- **DATA**:
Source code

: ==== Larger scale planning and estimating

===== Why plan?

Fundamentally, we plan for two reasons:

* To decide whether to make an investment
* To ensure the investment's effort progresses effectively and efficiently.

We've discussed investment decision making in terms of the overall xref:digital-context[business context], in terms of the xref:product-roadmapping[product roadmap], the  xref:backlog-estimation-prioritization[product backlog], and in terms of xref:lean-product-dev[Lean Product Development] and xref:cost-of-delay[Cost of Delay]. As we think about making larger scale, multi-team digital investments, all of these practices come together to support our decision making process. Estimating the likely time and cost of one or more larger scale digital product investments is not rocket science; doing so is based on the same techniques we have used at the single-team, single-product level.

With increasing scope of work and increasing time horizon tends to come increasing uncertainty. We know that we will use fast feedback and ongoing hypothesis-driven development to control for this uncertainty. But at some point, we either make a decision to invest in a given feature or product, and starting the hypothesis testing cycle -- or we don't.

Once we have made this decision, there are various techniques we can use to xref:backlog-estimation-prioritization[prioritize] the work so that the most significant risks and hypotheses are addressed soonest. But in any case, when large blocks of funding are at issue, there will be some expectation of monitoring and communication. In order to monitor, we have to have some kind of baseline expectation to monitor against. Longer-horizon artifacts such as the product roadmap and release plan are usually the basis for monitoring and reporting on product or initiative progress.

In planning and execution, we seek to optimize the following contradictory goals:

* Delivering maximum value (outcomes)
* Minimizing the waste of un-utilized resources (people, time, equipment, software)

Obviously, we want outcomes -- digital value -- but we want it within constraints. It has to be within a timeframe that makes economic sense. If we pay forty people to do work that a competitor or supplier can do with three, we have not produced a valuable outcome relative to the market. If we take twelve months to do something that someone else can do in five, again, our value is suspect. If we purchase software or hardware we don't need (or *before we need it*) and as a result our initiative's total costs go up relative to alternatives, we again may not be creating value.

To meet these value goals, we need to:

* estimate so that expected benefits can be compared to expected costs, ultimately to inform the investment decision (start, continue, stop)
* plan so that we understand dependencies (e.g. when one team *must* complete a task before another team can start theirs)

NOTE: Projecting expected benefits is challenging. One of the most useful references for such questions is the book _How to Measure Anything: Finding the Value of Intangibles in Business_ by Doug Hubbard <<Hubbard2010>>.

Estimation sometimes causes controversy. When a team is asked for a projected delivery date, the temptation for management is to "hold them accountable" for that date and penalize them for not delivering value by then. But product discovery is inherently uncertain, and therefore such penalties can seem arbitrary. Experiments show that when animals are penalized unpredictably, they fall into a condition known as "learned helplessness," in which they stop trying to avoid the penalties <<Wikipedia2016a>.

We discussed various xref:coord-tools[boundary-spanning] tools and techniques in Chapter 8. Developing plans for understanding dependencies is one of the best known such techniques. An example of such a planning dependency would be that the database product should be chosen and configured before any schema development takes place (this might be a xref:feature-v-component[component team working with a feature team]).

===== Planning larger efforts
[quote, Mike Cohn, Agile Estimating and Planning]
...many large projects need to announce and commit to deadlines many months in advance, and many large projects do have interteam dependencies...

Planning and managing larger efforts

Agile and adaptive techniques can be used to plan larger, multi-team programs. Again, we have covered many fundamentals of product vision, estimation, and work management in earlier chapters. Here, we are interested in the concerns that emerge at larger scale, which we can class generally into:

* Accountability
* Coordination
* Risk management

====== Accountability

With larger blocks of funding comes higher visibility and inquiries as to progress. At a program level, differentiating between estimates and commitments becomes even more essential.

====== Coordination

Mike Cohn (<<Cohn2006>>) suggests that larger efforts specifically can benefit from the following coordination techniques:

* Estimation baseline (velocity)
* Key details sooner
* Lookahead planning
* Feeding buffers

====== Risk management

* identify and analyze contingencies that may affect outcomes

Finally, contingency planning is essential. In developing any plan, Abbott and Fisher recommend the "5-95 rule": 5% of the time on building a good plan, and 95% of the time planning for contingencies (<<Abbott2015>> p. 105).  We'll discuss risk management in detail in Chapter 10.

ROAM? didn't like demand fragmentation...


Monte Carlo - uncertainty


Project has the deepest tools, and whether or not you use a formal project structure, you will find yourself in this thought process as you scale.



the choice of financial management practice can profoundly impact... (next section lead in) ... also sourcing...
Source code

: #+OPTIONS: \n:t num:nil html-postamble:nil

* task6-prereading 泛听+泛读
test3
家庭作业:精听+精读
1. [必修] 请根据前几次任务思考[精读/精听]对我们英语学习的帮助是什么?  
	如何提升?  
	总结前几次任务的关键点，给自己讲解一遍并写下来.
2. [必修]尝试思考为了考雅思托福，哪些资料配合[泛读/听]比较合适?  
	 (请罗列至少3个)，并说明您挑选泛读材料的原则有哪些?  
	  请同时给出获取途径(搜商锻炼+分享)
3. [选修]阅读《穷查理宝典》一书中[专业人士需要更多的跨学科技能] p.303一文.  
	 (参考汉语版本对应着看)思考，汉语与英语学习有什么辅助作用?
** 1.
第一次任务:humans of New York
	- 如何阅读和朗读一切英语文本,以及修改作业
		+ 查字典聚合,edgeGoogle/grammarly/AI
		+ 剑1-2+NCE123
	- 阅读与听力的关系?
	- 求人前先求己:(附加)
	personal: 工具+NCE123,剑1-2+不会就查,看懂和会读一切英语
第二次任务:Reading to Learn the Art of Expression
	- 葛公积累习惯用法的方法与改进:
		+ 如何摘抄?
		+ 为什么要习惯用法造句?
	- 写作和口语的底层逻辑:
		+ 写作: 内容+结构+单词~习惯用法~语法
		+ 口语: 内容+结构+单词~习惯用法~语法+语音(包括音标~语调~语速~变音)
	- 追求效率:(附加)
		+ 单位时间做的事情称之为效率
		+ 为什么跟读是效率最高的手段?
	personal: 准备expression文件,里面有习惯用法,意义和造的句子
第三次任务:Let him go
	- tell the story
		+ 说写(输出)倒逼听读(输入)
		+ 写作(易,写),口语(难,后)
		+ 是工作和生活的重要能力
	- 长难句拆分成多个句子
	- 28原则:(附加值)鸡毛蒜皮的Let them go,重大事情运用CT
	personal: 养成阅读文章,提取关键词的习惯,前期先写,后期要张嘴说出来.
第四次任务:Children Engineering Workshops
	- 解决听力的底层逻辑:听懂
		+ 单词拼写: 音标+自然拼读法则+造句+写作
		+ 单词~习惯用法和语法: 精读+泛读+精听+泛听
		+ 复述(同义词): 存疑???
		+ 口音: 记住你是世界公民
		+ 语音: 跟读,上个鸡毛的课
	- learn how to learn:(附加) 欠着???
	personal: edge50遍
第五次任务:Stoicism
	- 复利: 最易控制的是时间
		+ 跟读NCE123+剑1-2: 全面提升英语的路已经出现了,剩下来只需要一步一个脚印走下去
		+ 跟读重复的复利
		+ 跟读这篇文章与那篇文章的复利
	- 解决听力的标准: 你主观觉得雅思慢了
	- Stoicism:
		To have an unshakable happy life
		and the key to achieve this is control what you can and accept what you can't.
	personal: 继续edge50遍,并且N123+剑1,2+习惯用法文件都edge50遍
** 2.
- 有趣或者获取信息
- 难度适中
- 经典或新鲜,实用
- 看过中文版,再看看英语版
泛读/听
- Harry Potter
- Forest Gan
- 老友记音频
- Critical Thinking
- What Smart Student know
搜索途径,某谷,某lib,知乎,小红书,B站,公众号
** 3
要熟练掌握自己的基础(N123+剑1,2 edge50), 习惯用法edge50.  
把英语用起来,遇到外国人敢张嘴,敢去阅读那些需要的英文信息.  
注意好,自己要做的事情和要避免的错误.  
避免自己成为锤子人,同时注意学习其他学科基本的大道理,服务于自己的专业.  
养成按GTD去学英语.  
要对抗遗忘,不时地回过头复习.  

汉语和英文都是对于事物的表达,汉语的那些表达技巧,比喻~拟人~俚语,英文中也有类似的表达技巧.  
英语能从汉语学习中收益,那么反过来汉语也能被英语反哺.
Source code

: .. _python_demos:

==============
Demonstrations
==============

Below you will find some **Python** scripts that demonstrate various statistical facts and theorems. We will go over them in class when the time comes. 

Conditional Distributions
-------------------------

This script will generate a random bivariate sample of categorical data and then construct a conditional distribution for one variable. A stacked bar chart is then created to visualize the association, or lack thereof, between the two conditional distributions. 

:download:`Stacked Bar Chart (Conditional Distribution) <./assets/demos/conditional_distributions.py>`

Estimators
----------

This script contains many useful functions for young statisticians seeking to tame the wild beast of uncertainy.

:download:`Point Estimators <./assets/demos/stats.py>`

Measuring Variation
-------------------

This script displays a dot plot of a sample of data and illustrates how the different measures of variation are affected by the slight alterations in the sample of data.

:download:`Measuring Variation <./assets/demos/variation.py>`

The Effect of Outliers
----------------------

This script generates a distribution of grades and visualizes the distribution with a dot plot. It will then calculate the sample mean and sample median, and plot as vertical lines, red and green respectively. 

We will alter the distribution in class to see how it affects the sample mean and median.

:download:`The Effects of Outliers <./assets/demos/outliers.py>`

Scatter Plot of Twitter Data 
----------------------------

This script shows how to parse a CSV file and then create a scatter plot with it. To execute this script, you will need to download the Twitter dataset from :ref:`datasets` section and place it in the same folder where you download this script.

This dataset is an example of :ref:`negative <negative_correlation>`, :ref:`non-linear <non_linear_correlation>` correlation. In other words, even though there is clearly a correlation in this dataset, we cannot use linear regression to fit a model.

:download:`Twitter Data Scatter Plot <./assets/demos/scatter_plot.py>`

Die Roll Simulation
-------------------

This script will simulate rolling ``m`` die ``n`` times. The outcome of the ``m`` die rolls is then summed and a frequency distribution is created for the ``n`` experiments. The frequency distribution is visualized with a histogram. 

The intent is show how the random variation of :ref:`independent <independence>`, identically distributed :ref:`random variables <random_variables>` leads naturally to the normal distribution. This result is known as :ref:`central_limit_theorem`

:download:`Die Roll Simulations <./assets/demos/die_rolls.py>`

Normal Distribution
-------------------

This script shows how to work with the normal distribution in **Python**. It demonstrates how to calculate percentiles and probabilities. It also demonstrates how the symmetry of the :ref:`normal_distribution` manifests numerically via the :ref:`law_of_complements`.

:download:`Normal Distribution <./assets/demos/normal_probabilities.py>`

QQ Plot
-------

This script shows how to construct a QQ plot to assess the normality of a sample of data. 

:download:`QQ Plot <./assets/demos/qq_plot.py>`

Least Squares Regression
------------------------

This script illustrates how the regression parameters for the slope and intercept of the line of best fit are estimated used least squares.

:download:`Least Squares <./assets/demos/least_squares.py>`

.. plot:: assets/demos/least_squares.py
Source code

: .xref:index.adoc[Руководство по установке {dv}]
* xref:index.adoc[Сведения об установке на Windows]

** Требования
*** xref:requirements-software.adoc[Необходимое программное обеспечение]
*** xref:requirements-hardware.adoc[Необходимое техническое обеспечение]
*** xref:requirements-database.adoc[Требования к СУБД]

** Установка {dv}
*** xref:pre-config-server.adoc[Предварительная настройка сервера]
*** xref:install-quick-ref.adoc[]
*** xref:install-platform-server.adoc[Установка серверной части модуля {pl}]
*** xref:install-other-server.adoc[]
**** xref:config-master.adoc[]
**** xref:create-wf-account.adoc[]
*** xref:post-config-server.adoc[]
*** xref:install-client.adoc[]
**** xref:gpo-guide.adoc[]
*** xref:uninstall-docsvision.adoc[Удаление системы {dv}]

- **TASK TO CARRY OUT**:
For the listing above, say how many lines hold the word "months". Nothing but the number is needed.

- **ANSWER**:
2